• **What you should do**:
Write out the forum discussion below about running Rust code on the Go runtime, word for word and in full.

• **Passage shown**:

Maybe define a Go target to teach Rust about the Go calling conventions? You may also want to use "xargo", which is specially built for stripping or customising "std" and to work with targets without binary stdlib support.
This is more complex then just a target. Rust has to communicate to the Go Runtime Environment.
Two main points:
-Go uses a very small stack for GoRoutines to make them dirt cheap. When you exceed this stack, Go maps in more stack for you transparently. Rust generated ASM is running on the Go Stack, but it is expecting when it exceeds its stack to explode, like a C program. As that should be the OS Stack. Larger problem then you think, Rust likes to put a ton of stuff on the stack. This is one of the nice things about Rust is putting _a ton_ of data on the stack is cheap, and makes ownership simpler.
-Go's system calls, and concurrency primitives are cooperative with its runtime. When make they communicate the routine can yield to the runtime. Targeted Rust code would _also_ have to make these calls, as well as 3rd party crates.
Again none of this is impossible, linker directives and FFI magic could import these functions/symbols. But this would also require Go have a stabilized runtime environment for other languages to link against. Currently just stating Go has a runtime is controversial, so I expect this won't happen soon.
> This is more complex then just a target. Rust has to communicate to the Go Runtime Environment.

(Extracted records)

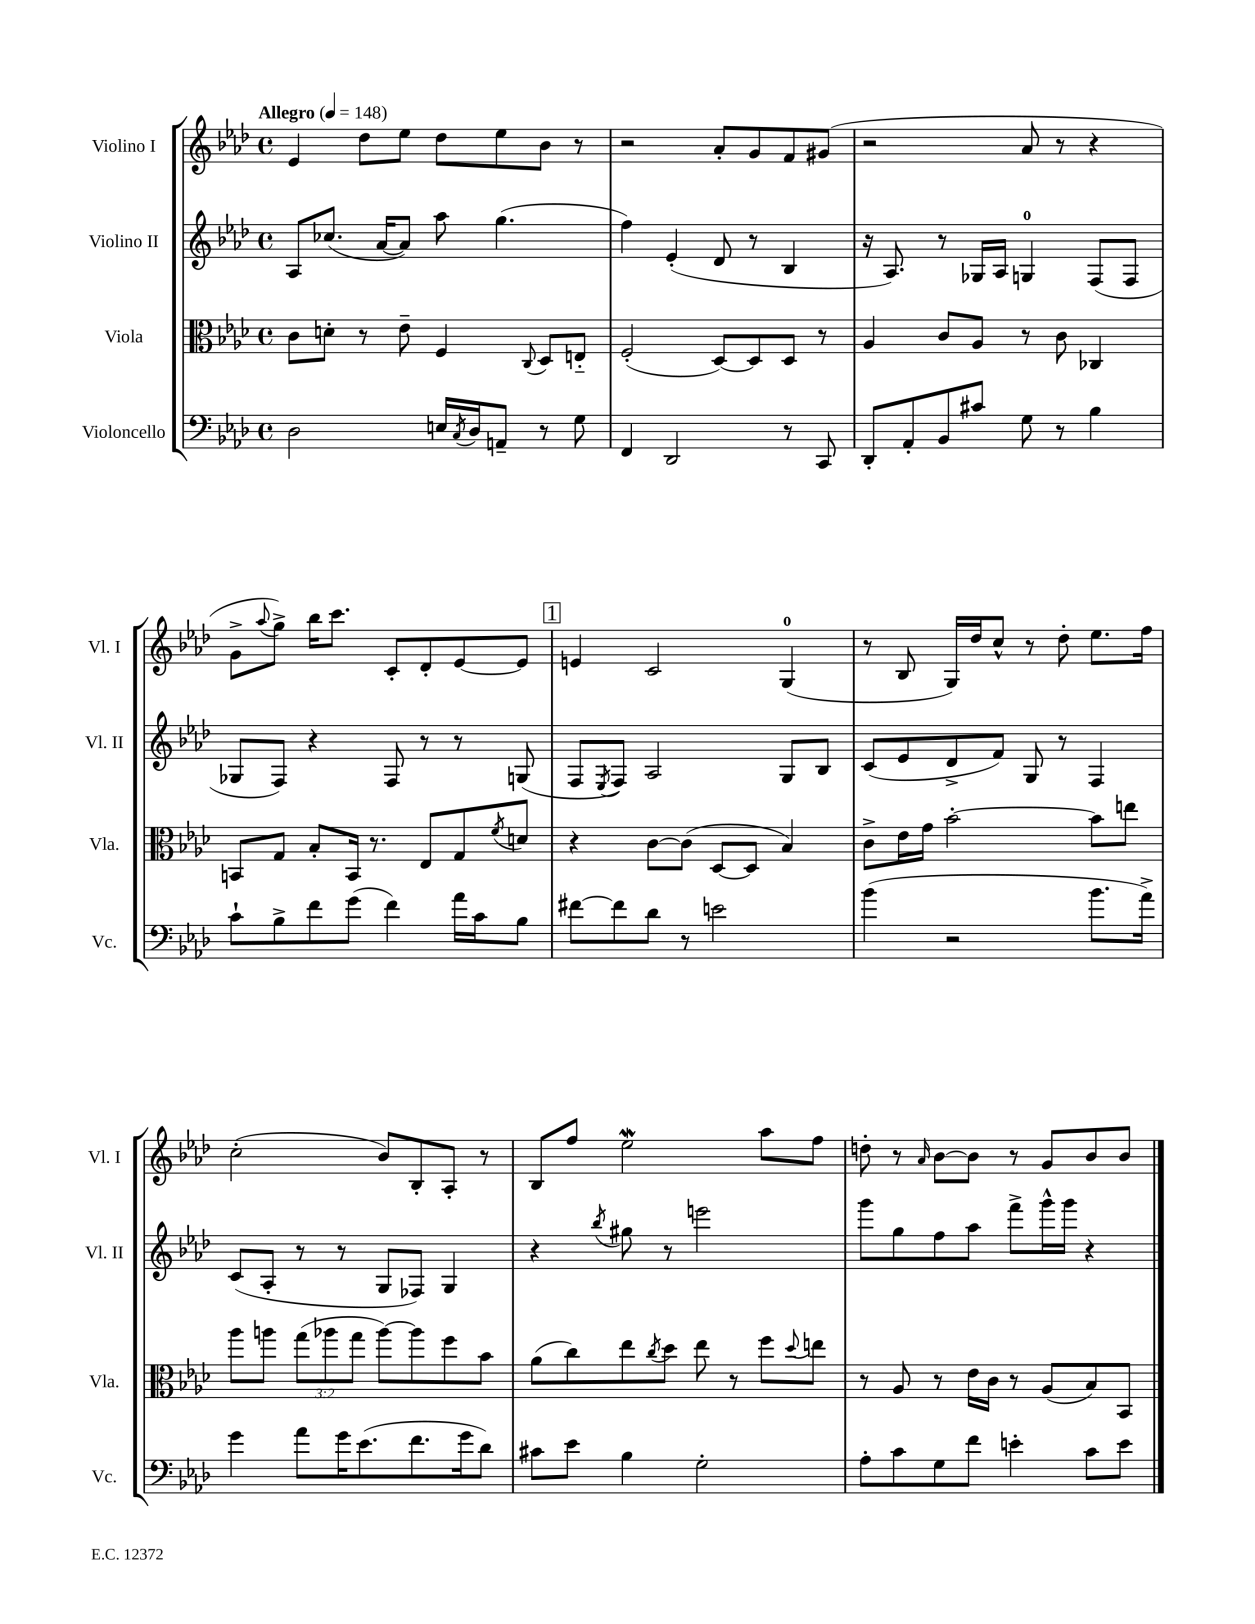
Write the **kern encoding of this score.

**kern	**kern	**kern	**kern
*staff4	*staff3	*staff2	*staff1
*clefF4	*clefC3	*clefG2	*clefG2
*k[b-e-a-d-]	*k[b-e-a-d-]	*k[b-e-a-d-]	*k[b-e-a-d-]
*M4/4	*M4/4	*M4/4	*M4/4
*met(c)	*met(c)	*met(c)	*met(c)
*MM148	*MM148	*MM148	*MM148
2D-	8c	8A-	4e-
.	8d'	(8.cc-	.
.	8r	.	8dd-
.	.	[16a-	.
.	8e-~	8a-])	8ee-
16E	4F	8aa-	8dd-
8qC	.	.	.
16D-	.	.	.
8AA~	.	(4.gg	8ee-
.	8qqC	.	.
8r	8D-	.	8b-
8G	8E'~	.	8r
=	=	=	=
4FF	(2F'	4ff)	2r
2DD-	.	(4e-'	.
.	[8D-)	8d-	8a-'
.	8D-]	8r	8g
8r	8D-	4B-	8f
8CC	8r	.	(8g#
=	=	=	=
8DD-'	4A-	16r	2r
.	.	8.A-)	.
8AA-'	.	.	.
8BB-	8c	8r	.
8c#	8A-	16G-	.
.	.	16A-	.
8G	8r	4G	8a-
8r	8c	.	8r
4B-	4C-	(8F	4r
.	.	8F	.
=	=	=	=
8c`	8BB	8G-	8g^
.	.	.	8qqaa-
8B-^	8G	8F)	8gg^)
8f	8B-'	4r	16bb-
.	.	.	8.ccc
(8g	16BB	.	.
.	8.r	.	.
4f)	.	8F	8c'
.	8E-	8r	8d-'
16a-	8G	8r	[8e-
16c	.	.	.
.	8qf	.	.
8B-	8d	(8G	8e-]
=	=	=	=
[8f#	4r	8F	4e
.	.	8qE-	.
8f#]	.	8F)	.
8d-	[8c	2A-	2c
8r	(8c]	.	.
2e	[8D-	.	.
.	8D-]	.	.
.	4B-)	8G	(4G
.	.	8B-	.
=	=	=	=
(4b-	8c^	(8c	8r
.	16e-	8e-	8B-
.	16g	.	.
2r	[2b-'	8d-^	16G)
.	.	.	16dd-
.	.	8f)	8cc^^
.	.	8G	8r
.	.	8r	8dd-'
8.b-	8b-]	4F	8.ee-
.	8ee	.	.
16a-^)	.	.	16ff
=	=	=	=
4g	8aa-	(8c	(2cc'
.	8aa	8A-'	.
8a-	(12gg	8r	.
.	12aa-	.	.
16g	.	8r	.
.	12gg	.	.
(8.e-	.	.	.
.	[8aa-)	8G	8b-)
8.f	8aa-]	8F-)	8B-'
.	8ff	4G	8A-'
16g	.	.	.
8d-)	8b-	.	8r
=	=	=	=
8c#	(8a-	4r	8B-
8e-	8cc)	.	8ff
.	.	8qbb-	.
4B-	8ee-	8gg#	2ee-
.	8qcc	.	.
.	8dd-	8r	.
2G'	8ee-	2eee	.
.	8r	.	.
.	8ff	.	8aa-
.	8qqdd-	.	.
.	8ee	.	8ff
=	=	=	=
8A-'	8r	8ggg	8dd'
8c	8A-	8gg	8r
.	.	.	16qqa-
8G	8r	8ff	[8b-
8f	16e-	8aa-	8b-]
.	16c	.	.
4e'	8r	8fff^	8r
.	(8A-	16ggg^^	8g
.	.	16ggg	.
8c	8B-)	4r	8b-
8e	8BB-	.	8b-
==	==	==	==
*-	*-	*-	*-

• **Output for this exercise**:
Maybe define a Go target to teach Rust about the Go calling conventions? You may also want to use "xargo", which is specially built for stripping or customising "std" and to work with targets without binary stdlib support.
This is more complex then just a target. Rust has to communicate to the Go Runtime Environment.
Two main points:
-Go uses a very small stack for GoRoutines to make them dirt cheap. When you exceed this stack, Go maps in more stack for you transparently. Rust generated ASM is running on the Go Stack, but it is expecting when it exceeds its stack to explode, like a C program. As that should be the OS Stack. Larger problem then you think, Rust likes to put a ton of stuff on the stack. This is one of the nice things about Rust is putting _a ton_ of data on the stack is cheap, and makes ownership simpler.
-Go's system calls, and concurrency primitives are cooperative with its runtime. When make they communicate the routine can yield to the runtime. Targeted Rust code would _also_ have to make these calls, as well as 3rd party crates.
Again none of this is impossible, linker directives and FFI magic could import these functions/symbols. But this would also require Go have a stabilized runtime environment for other languages to link against. Currently just stating Go has a runtime is controversial, so I expect this won't happen soon.
> This is more complex then just a target. Rust has to communicate to the Go Runtime Environment.